Stored entries:
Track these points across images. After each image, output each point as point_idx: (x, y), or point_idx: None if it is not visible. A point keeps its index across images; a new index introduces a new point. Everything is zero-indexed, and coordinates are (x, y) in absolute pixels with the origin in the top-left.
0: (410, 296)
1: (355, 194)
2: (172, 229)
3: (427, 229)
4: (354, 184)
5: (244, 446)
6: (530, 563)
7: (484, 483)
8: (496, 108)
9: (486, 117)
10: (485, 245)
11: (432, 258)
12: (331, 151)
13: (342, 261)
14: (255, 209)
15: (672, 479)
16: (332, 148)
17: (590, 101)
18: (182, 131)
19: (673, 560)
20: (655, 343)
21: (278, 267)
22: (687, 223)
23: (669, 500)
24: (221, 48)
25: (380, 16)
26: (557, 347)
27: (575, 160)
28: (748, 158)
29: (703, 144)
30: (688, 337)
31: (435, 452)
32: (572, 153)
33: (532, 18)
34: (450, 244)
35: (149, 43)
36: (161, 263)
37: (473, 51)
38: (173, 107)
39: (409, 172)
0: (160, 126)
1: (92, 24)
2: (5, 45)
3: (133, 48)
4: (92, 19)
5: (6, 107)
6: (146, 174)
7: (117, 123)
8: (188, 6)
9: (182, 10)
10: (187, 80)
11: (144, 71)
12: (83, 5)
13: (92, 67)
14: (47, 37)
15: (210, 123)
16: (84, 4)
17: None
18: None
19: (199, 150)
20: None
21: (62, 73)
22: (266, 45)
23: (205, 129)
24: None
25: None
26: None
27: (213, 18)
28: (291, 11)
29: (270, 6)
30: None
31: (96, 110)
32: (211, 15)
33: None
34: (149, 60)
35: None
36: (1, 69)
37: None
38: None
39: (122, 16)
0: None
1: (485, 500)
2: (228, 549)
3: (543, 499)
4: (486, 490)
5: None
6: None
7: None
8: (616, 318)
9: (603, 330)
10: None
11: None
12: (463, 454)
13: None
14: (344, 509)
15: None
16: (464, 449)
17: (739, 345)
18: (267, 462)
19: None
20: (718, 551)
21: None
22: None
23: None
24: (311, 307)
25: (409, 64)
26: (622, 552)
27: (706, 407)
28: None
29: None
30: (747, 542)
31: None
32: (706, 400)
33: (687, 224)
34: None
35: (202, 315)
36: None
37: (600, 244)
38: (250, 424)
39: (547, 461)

→ **Given exercise**
Please render every line of the entries above as a Markdown table with the columns n and Line, numbering each row and omitting any blank lines.

→ **Reply**
| n | Line |
|---|---|
| 1 | Track these points across images. After each image, output each point as point_idx: (x, y), or point_idx: None if it is not visible. A point keeps its index across images; a new index introduces a new point. Everything is zero-indexed, and coordinates are (x, y) in absolute pixels with the origin in the top-left. |
| 2 | 0: (410, 296) |
| 3 | 1: (355, 194) |
| 4 | 2: (172, 229) |
| 5 | 3: (427, 229) |
| 6 | 4: (354, 184) |
| 7 | 5: (244, 446) |
| 8 | 6: (530, 563) |
| 9 | 7: (484, 483) |
| 10 | 8: (496, 108) |
| 11 | 9: (486, 117) |
| 12 | 10: (485, 245) |
| 13 | 11: (432, 258) |
| 14 | 12: (331, 151) |
| 15 | 13: (342, 261) |
| 16 | 14: (255, 209) |
| 17 | 15: (672, 479) |
| 18 | 16: (332, 148) |
| 19 | 17: (590, 101) |
| 20 | 18: (182, 131) |
| 21 | 19: (673, 560) |
| 22 | 20: (655, 343) |
| 23 | 21: (278, 267) |
| 24 | 22: (687, 223) |
| 25 | 23: (669, 500) |
| 26 | 24: (221, 48) |
| 27 | 25: (380, 16) |
| 28 | 26: (557, 347) |
| 29 | 27: (575, 160) |
| 30 | 28: (748, 158) |
| 31 | 29: (703, 144) |
| 32 | 30: (688, 337) |
| 33 | 31: (435, 452) |
| 34 | 32: (572, 153) |
| 35 | 33: (532, 18) |
| 36 | 34: (450, 244) |
| 37 | 35: (149, 43) |
| 38 | 36: (161, 263) |
| 39 | 37: (473, 51) |
| 40 | 38: (173, 107) |
| 41 | 39: (409, 172) |
| 42 | 0: (160, 126) |
| 43 | 1: (92, 24) |
| 44 | 2: (5, 45) |
| 45 | 3: (133, 48) |
| 46 | 4: (92, 19) |
| 47 | 5: (6, 107) |
| 48 | 6: (146, 174) |
| 49 | 7: (117, 123) |
| 50 | 8: (188, 6) |
| 51 | 9: (182, 10) |
| 52 | 10: (187, 80) |
| 53 | 11: (144, 71) |
| 54 | 12: (83, 5) |
| 55 | 13: (92, 67) |
| 56 | 14: (47, 37) |
| 57 | 15: (210, 123) |
| 58 | 16: (84, 4) |
| 59 | 17: None |
| 60 | 18: None |
| 61 | 19: (199, 150) |
| 62 | 20: None |
| 63 | 21: (62, 73) |
| 64 | 22: (266, 45) |
| 65 | 23: (205, 129) |
| 66 | 24: None |
| 67 | 25: None |
| 68 | 26: None |
| 69 | 27: (213, 18) |
| 70 | 28: (291, 11) |
| 71 | 29: (270, 6) |
| 72 | 30: None |
| 73 | 31: (96, 110) |
| 74 | 32: (211, 15) |
| 75 | 33: None |
| 76 | 34: (149, 60) |
| 77 | 35: None |
| 78 | 36: (1, 69) |
| 79 | 37: None |
| 80 | 38: None |
| 81 | 39: (122, 16) |
| 82 | 0: None |
| 83 | 1: (485, 500) |
| 84 | 2: (228, 549) |
| 85 | 3: (543, 499) |
| 86 | 4: (486, 490) |
| 87 | 5: None |
| 88 | 6: None |
| 89 | 7: None |
| 90 | 8: (616, 318) |
| 91 | 9: (603, 330) |
| 92 | 10: None |
| 93 | 11: None |
| 94 | 12: (463, 454) |
| 95 | 13: None |
| 96 | 14: (344, 509) |
| 97 | 15: None |
| 98 | 16: (464, 449) |
| 99 | 17: (739, 345) |
| 100 | 18: (267, 462) |
| 101 | 19: None |
| 102 | 20: (718, 551) |
| 103 | 21: None |
| 104 | 22: None |
| 105 | 23: None |
| 106 | 24: (311, 307) |
| 107 | 25: (409, 64) |
| 108 | 26: (622, 552) |
| 109 | 27: (706, 407) |
| 110 | 28: None |
| 111 | 29: None |
| 112 | 30: (747, 542) |
| 113 | 31: None |
| 114 | 32: (706, 400) |
| 115 | 33: (687, 224) |
| 116 | 34: None |
| 117 | 35: (202, 315) |
| 118 | 36: None |
| 119 | 37: (600, 244) |
| 120 | 38: (250, 424) |
| 121 | 39: (547, 461) |